Dans certaines boulangeries, les prix de la traditionnelle galette des rois sont plus élevés en ce début d'année, de l'ordre de 50 centimes à 1 euro selon la taille de la galette.

"Je tiens à la qualité des produits que j’utilise pour faire mes galettes, donc j’achète du beurre AOP, explique un boulanger de Rennes au site Actu.fr. L’an dernier, je m’en sortais pour 7,20 euros le kilo. Cette année, il est passé à 9,30 euros (soit près de 25% d’augmentation), ça devient compliqué de suivre."

Les industriels assurent dans L'Opinion qu'ils ne manquent pas de stock pour le moment.

Pour l'heure donc pas de pénurie de beurre à proprement parler mais plutôt une pénurie de beurre à un prix abordable.
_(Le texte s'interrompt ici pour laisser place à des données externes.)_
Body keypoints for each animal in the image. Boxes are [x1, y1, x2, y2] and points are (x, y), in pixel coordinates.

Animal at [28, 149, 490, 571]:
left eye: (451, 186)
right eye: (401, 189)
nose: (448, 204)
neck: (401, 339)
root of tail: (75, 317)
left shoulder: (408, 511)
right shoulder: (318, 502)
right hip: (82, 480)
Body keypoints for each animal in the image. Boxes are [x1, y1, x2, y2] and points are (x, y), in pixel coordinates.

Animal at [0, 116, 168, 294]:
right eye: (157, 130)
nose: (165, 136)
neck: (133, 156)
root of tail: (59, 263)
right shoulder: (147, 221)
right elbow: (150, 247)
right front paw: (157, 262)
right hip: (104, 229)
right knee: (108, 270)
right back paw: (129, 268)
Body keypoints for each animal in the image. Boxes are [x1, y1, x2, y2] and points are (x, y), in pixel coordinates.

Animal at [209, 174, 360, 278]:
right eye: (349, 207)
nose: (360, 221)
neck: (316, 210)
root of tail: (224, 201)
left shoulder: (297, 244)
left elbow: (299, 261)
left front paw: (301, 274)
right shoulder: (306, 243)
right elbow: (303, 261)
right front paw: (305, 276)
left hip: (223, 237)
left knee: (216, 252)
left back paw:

La production de beurre peu valorisée

Une situation qui s'explique par des problèmes structurels de la filière ainsi qu'une conjoncture défavorable.

En effet face à une demande en constante augmentation, la production française de beurre a tendance à stagner. Le pays produit 420.000 tonnes de beurres contre 400.000 tonnes en 2017 lors de la précédente crise. Une augmentation trop faible pour suivre la demande croissante en provenance notamment d'Asie. La Chine a ainsi augmenté de 20% ses importations de beurre en 2021 sur un an. Le pays exporte en effet environ un quart de sa production et en importe 200.000 en provenance de l'UE pour fournir les professionnels.
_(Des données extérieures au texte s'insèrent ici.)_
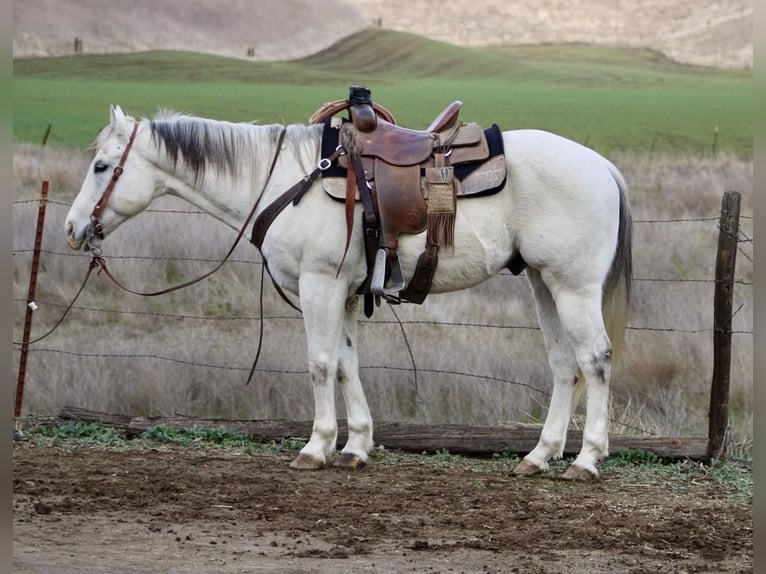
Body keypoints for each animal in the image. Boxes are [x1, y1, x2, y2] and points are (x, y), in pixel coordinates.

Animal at [66, 104, 632, 482]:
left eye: (101, 166)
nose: (73, 229)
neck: (287, 182)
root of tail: (603, 167)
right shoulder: (344, 293)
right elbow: (345, 364)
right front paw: (356, 445)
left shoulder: (320, 285)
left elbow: (319, 364)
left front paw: (316, 447)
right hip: (543, 282)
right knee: (564, 364)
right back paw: (540, 455)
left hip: (573, 287)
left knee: (596, 359)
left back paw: (587, 460)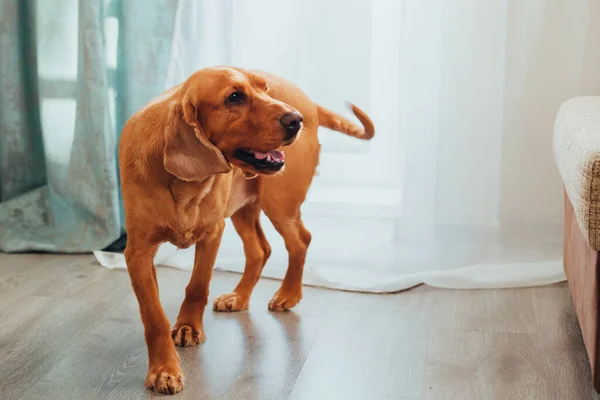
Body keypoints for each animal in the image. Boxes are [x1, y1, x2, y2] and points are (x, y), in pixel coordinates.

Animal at [119, 66, 372, 394]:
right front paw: (164, 369)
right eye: (234, 97)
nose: (296, 120)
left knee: (300, 240)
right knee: (261, 250)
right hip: (245, 209)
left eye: (265, 89)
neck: (185, 185)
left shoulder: (212, 234)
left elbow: (197, 286)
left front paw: (188, 326)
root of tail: (309, 103)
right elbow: (154, 316)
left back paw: (288, 294)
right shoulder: (138, 252)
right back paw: (240, 298)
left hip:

"Le beurre n'a pas été à la hauteur de la production depuis des années on importait du beurre de l'Union Européenne, il faut reproduire plus de produits laitiers français", explique sur BFMTV Yohann Barbe, responsable syndical de la Fédération nationale des producteurs de lait.

Si la France ne produit pas assez de beurre c'est que son process de fabrication est très peu valorisée. Concrètement, pour produire 45 kg du beurre, les producteurs utilisent une tonne de lait dont ils extraient la crème. Le reste est constitué de poudre de lait (90 kg) et de babeurre (principalement de l'eau) qui sont des produits très peu valorisés sur les marchés.

Le fromage plus que le beurre

La filière privilégie les segments plus valorisés comme le fromage et notamment ceux qui entrent dans la fabrication de plats préparés comme la mozzarella, l'emmental et le cheddar. Ainsi 30% de la production laitière en France finit en ingrédients sur les pizzas et hamburgers vendus dans les commerces et les restaurants.

Le second problème est conjoncturel. Le printemps 2021 a été pluvieux et froid et le fourrage a été de moins bonne qualité. Résultat: les vaches ont produit moins de lait et la production a baissé de 1% sur l'ensemble de l'année. Une phénomène qui a touché l'ensemble de l'Europe avec une baisse de près de 2% de la production de matière grasse laitière selon le centre national des produits laitiers (Cniel).

Par ailleurs, avec la différentes crises du lait, la production agricole souffre en France et les exploitations ont de plus en plus de mal à retrouver preneurs. Ainsi, le pays a perdu un quart de million de vaches laitières ces quatre dernières années.

Tous ces éléments expliquent la tension sur les stocks de lait dont les prix augmentent à mesure que leurs volumes diminuent. Si la Français ne devraient pas connaître de pénuries dans les semaines qui viennent, le beurre en rayon risque en revanche de coûter plus cher.